The ML Goodput Measurement library exposes step time deviation by computing ideal step time or allowing users to configure ideal step time.

Prerequisites

The usage of this package requires the setup of a Google Cloud project with billing enabled to properly use Google Cloud Logging. If you don't have a Google Cloud project, or if you don't have billing enabled for your Google Cloud project, then do the following:

  1. In the Google Cloud console, on the project selector page, select or create a Google Cloud project.

  2. Make sure that billing is enabled for your Google Cloud project. Instructions can be found here

  3. Enable the Cloud Logging API.

  4. To run your training on Cloud accelerator, set up the environment by following instructions here.

  5. To learn more about Google Cloud Logging, visit this page.

Access Scopes

You will need both read and write access scopes for cloud logging on both the GPU or TPU and CPU node pools. Full cloud logging access is granted by the following access scope during node pool creation:

  • https://www.googleapis.com/auth/cloud-platform

XPK adds this access scope to the GPU, TPU and CPU node pools, so XPK is the recommended method to create clusters and node-pools in you intend to run your workloads on GKE.

Instructions on how to create clusters using XPK can be found here and how to create workloads using XPK can be found here.

NOTE: Access Scopes are immutable and workloads can only be migrated to new node pools with required access scopes. Access scopes on already created clusters cannot be updated.

How to Monitor Goodput and Badput

MaxText enables Goodput recording and monitoring by default with enable_goodput_recording=True and monitor_goodput=True. You can configure the goodput upload frequency by setting goodput_upload_interval_seconds.

python3 MaxText/train.py MaxText/configs/base.yml base_output_directory=$OUTPUT_PATH dataset_path=$DATA_PATH run_name=goodput-test-run steps=200 goodput_upload_interval_seconds=30

How to Monitor Step Time Deviation

MaxText enables step time deviation monitoring by default with monitor_step_time_deviation=True.

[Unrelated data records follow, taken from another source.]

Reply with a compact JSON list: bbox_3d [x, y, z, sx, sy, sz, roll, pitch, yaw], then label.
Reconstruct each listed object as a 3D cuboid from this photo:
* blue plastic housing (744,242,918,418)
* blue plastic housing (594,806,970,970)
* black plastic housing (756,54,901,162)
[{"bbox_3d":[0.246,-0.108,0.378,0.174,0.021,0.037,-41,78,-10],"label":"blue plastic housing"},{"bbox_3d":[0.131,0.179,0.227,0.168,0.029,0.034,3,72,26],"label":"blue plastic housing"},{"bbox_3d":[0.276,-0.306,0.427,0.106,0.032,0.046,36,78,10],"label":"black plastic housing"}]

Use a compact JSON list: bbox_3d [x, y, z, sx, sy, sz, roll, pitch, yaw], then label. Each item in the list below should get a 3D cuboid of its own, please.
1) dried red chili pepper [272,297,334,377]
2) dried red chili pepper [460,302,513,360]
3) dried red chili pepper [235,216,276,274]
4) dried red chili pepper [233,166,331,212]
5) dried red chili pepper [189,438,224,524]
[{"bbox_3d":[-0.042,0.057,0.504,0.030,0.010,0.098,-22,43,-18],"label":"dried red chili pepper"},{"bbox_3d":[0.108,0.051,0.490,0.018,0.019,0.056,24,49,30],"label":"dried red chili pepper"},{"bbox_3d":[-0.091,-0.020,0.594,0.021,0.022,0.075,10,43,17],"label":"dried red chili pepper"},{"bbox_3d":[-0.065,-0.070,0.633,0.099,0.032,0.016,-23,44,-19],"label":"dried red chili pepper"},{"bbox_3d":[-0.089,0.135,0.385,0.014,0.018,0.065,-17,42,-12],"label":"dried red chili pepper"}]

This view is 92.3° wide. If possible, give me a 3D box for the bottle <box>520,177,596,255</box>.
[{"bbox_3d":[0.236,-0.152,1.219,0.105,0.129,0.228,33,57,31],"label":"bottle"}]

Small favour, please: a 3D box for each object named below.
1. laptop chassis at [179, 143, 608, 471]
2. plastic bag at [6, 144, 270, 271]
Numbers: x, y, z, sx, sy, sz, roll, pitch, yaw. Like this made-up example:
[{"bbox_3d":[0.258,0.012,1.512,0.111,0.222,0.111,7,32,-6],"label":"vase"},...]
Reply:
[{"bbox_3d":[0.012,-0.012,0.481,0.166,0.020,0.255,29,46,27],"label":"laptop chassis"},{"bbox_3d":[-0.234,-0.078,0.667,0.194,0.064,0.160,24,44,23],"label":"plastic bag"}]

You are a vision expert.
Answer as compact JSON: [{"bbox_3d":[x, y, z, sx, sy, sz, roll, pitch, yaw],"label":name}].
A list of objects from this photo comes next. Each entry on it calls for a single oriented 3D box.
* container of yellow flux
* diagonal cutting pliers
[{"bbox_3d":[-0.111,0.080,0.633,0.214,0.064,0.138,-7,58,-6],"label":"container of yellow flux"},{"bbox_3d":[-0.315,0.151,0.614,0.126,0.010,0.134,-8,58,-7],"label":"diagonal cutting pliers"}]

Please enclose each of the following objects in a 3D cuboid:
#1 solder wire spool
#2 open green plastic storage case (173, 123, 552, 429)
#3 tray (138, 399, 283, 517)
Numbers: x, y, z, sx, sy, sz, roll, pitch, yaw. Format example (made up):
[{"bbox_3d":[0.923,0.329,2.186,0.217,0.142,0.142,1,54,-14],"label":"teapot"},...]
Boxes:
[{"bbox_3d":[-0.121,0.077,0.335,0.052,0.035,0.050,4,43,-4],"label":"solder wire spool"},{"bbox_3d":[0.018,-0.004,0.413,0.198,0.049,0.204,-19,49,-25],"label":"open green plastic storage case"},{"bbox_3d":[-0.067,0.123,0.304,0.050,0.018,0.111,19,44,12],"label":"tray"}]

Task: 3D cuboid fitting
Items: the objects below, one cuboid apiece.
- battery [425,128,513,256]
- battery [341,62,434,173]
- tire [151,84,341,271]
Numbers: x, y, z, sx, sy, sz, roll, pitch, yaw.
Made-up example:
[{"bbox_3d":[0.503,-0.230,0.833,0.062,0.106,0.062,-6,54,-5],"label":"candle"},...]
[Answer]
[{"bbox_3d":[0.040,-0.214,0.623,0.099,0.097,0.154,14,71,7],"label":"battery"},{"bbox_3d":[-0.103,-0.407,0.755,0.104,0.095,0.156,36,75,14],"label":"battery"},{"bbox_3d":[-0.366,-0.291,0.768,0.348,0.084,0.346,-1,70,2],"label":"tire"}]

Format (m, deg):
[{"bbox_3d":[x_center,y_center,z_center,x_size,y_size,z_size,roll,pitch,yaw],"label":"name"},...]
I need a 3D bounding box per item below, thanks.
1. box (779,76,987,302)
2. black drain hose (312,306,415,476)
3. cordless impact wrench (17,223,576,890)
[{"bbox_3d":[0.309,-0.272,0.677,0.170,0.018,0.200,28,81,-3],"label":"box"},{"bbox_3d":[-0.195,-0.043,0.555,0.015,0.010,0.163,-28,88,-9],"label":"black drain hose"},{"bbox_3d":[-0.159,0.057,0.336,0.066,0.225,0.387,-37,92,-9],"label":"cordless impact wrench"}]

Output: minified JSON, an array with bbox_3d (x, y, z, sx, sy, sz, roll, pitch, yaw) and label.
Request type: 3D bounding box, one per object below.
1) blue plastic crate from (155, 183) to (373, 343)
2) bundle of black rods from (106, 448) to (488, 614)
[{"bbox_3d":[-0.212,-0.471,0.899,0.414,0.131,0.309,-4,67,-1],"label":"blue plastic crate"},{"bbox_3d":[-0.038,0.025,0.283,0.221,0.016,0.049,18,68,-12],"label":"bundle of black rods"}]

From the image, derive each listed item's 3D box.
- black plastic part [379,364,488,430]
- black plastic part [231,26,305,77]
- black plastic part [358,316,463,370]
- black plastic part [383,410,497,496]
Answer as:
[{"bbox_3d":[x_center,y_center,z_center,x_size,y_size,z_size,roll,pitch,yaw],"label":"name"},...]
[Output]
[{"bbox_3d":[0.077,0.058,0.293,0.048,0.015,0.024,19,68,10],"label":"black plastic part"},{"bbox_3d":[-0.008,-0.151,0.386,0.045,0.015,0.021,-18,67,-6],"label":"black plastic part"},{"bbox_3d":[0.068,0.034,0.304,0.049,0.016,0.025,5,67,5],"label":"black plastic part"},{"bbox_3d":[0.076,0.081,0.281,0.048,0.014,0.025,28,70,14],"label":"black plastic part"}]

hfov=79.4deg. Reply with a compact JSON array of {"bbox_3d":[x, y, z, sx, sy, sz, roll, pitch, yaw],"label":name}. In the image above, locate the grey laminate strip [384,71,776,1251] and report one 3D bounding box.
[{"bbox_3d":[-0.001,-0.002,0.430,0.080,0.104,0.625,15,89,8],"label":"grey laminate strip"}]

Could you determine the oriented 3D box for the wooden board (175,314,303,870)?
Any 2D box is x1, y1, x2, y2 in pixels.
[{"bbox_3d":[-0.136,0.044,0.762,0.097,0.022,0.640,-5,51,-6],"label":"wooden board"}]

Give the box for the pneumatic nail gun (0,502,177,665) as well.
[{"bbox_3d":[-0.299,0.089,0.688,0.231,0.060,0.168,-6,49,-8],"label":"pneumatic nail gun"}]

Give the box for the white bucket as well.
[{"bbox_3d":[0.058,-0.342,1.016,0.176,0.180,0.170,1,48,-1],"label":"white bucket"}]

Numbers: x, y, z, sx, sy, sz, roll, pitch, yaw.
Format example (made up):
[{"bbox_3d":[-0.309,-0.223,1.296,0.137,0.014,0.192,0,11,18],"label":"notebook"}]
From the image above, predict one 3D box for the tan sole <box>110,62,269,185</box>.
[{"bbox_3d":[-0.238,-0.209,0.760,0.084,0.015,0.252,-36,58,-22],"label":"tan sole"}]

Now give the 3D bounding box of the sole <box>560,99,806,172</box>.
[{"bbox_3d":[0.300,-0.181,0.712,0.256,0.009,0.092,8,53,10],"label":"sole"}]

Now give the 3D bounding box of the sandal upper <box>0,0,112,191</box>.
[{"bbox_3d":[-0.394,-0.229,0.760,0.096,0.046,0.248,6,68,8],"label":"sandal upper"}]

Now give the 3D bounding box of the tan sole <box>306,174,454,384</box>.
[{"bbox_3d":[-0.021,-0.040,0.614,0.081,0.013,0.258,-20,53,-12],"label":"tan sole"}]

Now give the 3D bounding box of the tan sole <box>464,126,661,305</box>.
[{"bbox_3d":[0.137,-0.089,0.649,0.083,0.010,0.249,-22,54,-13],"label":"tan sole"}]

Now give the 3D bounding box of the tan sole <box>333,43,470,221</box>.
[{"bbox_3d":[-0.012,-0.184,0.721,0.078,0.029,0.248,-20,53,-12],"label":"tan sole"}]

You can configure the upload frequency by setting step_deviation_interval_seconds.

python3 MaxText/train.py MaxText/configs/base.yml base_output_directory=$OUTPUT_PATH dataset_path=$DATA_PATH run_name=goodput-test-run steps=200 step_deviation_interval_seconds=30

How to enable Pathways Goodput

MaxText disables Pathways by default for computation of all Goodput metrics with enable_pathways_goodput=False. You can enable Pathways Goodput by setting this flag to true.

NOTE: Enabling enable_pathways_goodput turns on Goodput measurement for Pathways workloads, and does not update any Pathways features.

python3 MaxText/train.py MaxText/configs/base.yml base_output_directory=$OUTPUT_PATH dataset_path=$DATA_PATH run_name=goodput-test-run steps=200 goodput_upload_interval_seconds=30 enable_pathways_goodput=True

Visualize on Tensorboard

  1. MaxText installs the required packages on setup: tensorboard-plugin-profile, tensorflow and tensorboard.
  2. Follow the Tensorboard URL on MaxText logs to view all metrics in one location.